Presseinformation

30.03.2020

Erste Woche Eindämmungsverordnung: OB Steffen Scheller dankt Bürgern für Verständnis

Appell weiter wachsam zu bleiben

OB Steffen Scheller dankt den Bürgern nach einer Woche Eindämmungsverordnung für konsequente Reduzierung der Kontakte: „Bisher flacher Verlauf, erste Patienten genesen. Fallzahlen werden steigen, müssen weiter achtsam bleiben.“

Nach Ablauf der ersten Woche der Maßnahmen der landesweiten Eindämmungsverordnung richtet sich OB Steffen Scheller an die Brandenburgerinnen und Brandenburger:

„Mit dem heutigen Montag ist die erste Woche der landesweiten Eindämmungsverordnung abgelaufen. Als Zwischenfazit kann ich mich bei den Bürgerinnen und Bürgern unserer Stadt nur dafür bedanken, dass sich die überwältigende Mehrheit so geordnet an die Beschränkungen hält. 

Viele Bürger sind sehr gut informiert und wissen, dass es im Moment dringend auf die Reduzierung der Kontakte ankommt. Genau das ist derzeit das allerbeste Mittel gegen die Ausbreitung des Coronavirus. Auch bei den verstärkten Kontrollen durch das Ordnungsamt haben wir am Wochenende bis auf ganz wenige Ausnahmen viele verständige Bürgerinnen und Bürger angetroffen. 

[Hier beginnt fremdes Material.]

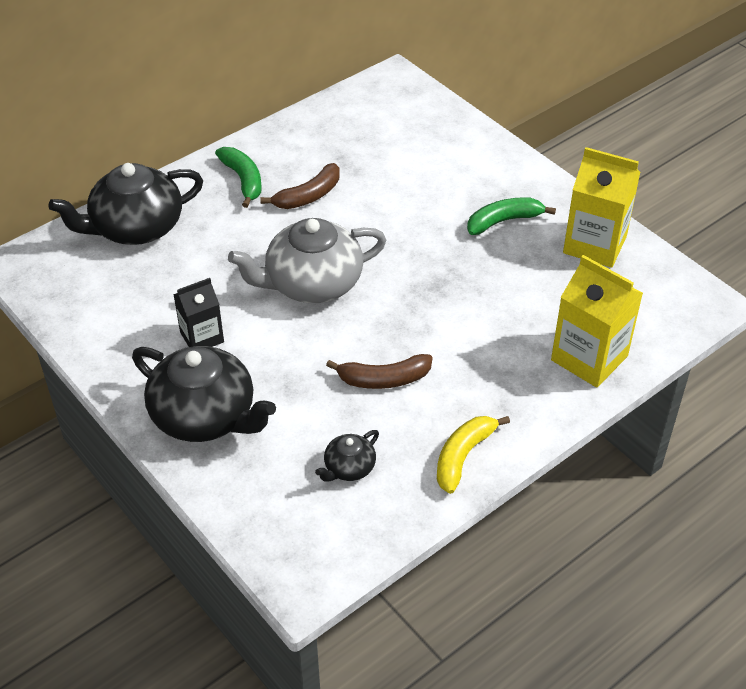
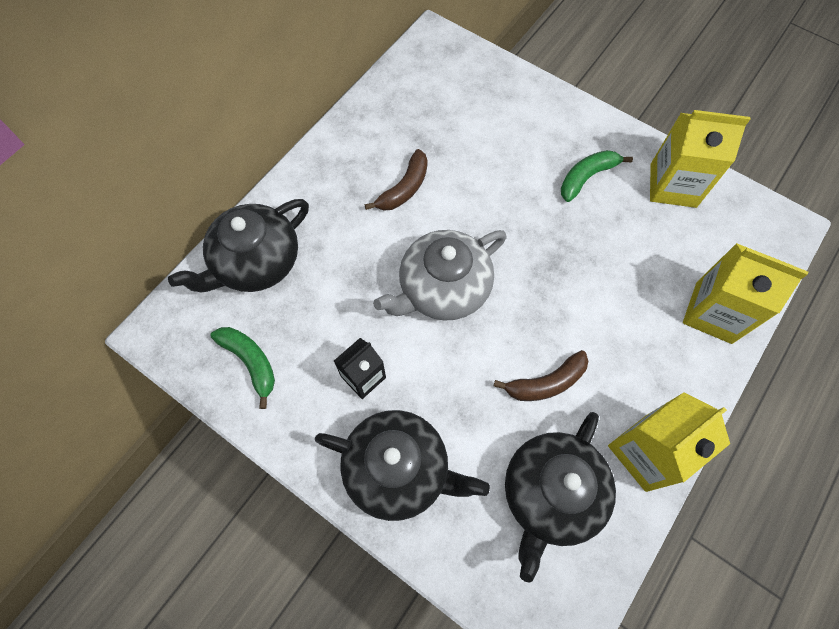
camera: 15 degrees left, 20 degrees up
green banana [215,147,262,208] -> green banana moved to [210,327,275,409]
black teapot [315,430,379,482] -> black teapot [505,412,616,583], size x2.13
yellow banana [437,416,510,494] -> yellow carton [608,392,730,492]

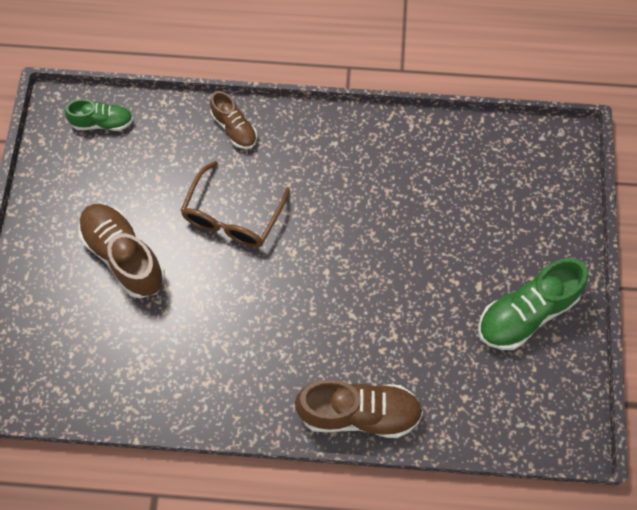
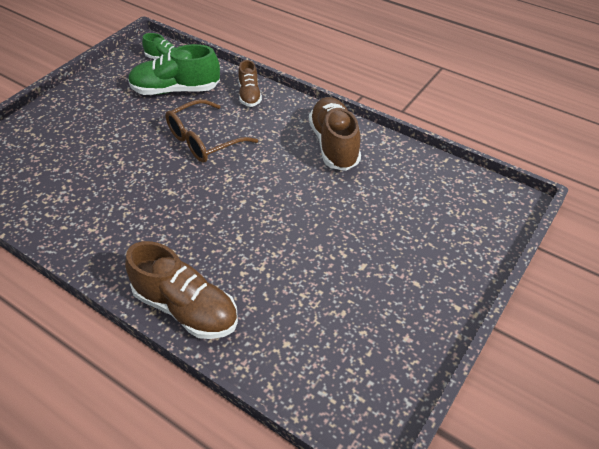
camera: 30 degrees right, 20 degrees down
brown shoe [78,204,165,298] -> brown shoe moved to [309,97,361,171]
green shoe [478,258,588,350] -> green shoe moved to [128,44,220,95]

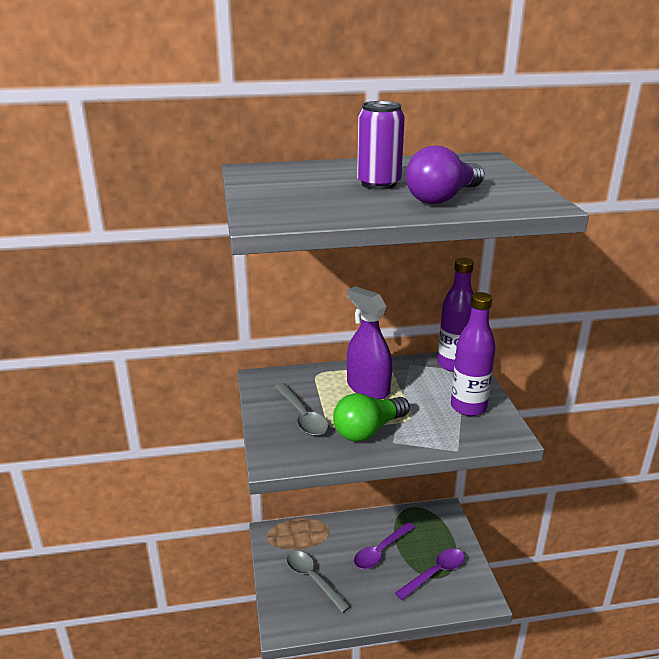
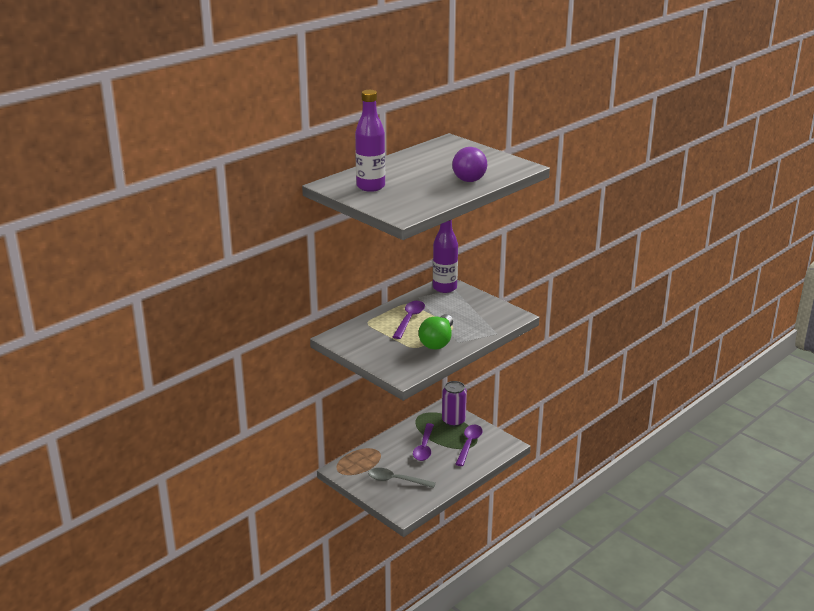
camera: 35 degrees left, 0 degrees up
grey spoon [275,383,328,436] -> none
purple spray bottle [347,286,392,399] -> purple spoon [393,301,425,339]
purple can [357,101,405,190] -> purple can moved to [442,381,467,427]
purple bottle [451,292,496,416] -> purple bottle moved to [355,90,385,192]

Als Stadt verzeichnen wir seit dem Ausbruch der Pandemie sehr geringe Ansteckungsraten von ca. 1 Person am Tag. Alle bisherigen Fälle haben einen nur leichten Verlauf. Wir haben zudem die ersten Patienten als genesen und symptomfrei aus der Quarantäne entlassen können. Das sind auch mal gute Nachrichten, die auch wichtig sind. 

Innerhalb der Stadt haben wir bisher noch keine eigene Ansteckung verzeichnen müssen, bisher handelt es sich ausschließlich um Reiserückkehrer und deren familiäre Kontakte.

Es ist nicht auszuschließen, dass die konsequente Einhaltung der Abstandsregeln und Beachtung der Kontaktreduzierung durch die Bürgerinnen und Bürger an dem bisher zum Glück flachen Verlauf beitragen. Das wäre eine zweite positive Nachricht für unsere Stadt.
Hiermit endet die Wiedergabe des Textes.